Era uma cena típica dos domingos nas
décadas de 70 e 80: logo ao amanhecer, as pessoas se dirigiam animadas à feira,
que na época se instalava na Rua Augusta Bastos. O vai e vem era constante —
gente com sacolas nas mãos, conversa fiada no ar e aquele burburinho acolhedor
que marcava o início do dia. Caminhonetes
encostavam para descarregar porcos, frangos e patos vivos, enquanto os
fregueses circulavam entre os espaços. Meu tio Alaor, sempre acompanhado da
família, também marcava presença, trazendo suas vassouras artesanais, pimentas
e outras verduras cultivadas com dedicação. Era o dia de comprar o frango ainda vivo, escolhido
com atenção, junto com um pé de gueroba — ou guariroba, como preferir —aquele
ingrediente que daria o sabor característico ao almoço de domingo.
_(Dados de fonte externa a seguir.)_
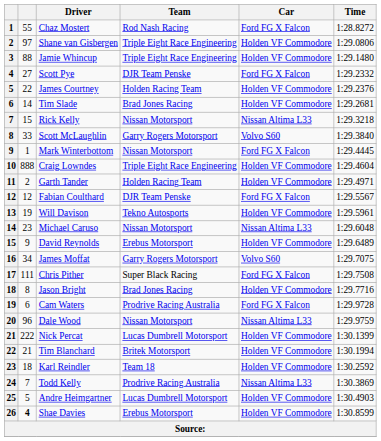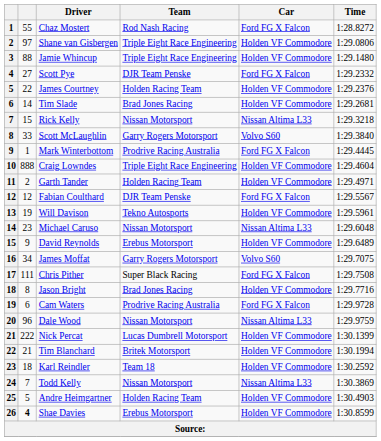Mark Winterbottom | Team: Nissan Motorsport -> Prodrive Racing Australia
Todd Kelly | Team: Prodrive Racing Australia -> Nissan Motorsport
Andre Heimgartner | Team: Lucas Dumbrell Motorsport -> Holden Racing Team
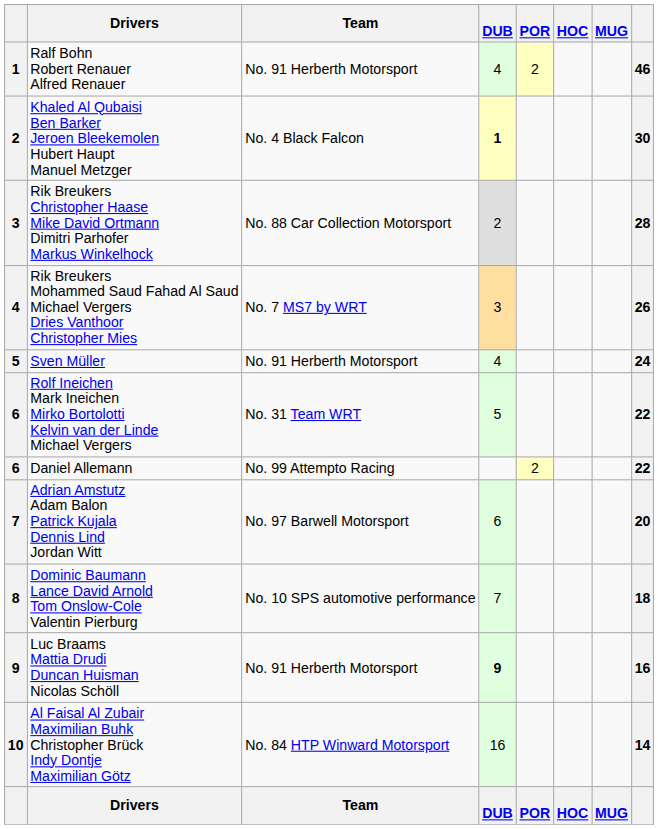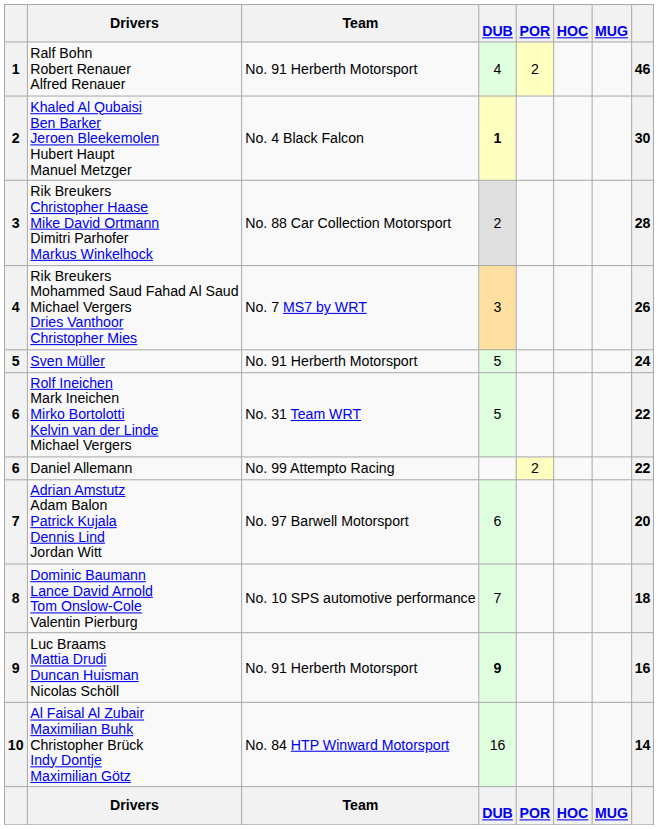Sven Müller | DUB: 4 -> 5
A cena que sempre trago na lembrança é a das
pessoas voltando para casa com um frango vivo pendurado em uma mão e, na outra,
um pé de gueroba. Depois, havia sempre uma parada no armazém de alguém: um
pacote de macarrão — de preferência o número 5, o mais grosso —, pois o almoço
precisava ter “sustança”. Um pote de extrato de tomate, um pedaço ou mesmo um
pacotinho de queijo ralado e, para fechar com chave de ouro, uma Coca-Cola de
um litro, na clássica garrafa de vidro, chamada de “Coca Família”, guardada na
geladeira e que estalava ao ser aberta. Isso era festa. Era comum ver essas
cenas se repetindo a cada fim de semana. Eu mesmo presenciei muitas. Hoje, já
não se vê mais. A feira mudou, os hábitos mudaram, mas a memória... essa
continua viva.
Minha mãe, quando pedia para comprar o macarrão,
sempre fazia questão: “Traga o mais fino, de preferência o número 1.” Meu pai,
ao contrário, gostava mesmo era dos números maiores. Mas, para não a contrariar,
acabava comendo o fino com gosto — como quem cede por amor. A mãe não tinha
coragem de matar o frango, mas sempre havia uma vizinha prestativa disposta a
ajudar na tarefa de “destroncar” o pescoço do penoso. Lembro de um domingo,
mais precisamente em 1973. Morávamos na casa azul, de frente à Rádio Difusora.
Meu irmão mais novo, com seus dois anos, curioso, viu a mãe mergulhar o frango
no caldeirão de água fervente para depenar. Num piscar de olhos, ele fez o
mesmo e enfiou a mãozinha na água quente. Ficaram as marcas — tanto na pele
quanto na memória.
Geralmente, quando íamos às fazendas de amigos ou às festas na roça, era diferente – Ali, sim, usava-se o macarrão mais grosso, e meu pai se esbaldava com aquele sorriso de quem sabia aproveitar a simplicidade da vida. Quantas vezes fizemos isso... Era algo natural e corriqueiro. Tudo era mais próximo, mais convidativo. E a simplicidade fazia com que qualquer um que chegasse se sentisse parte da família. Tudo muito simples, mas de uma riqueza incomensurável.
Com o passar do tempo, as porteiras e os colchetes foram se fechando. A simplicidade foi sendo trocada pela ostentação, e tudo aquilo ficou apenas na recordação. Com o tempo, os lugares à mesa também foram mudando. Alguns ficaram vazios por motivos que a vida insiste em nos apresentar. Outros foram ocupados por novas presenças e novas histórias. Mas a saudade... essa permanece, silenciosa e bela.
A comida caseira tem esse poder: nos leva de volta
no tempo, abre a porta da memória e nos faz sentar novamente àquela mesa, entre
risos, barulho de talheres, o prato esmaltado e o cheiro bom vindo da cozinha.
O sabor mudou, o cardápio também. Mas a lembrança permanece — e, com ela, a
saudade de alguém. Porque, antigamente, o almoço de domingo era mais que uma
refeição. Era um ritual de amor, de união, de presença. Hoje, aprendemos a
reviver esses sentimentos em outros contextos, a saborear cada instante como um
presente. E é isso que torna a vida tão única e tão bela.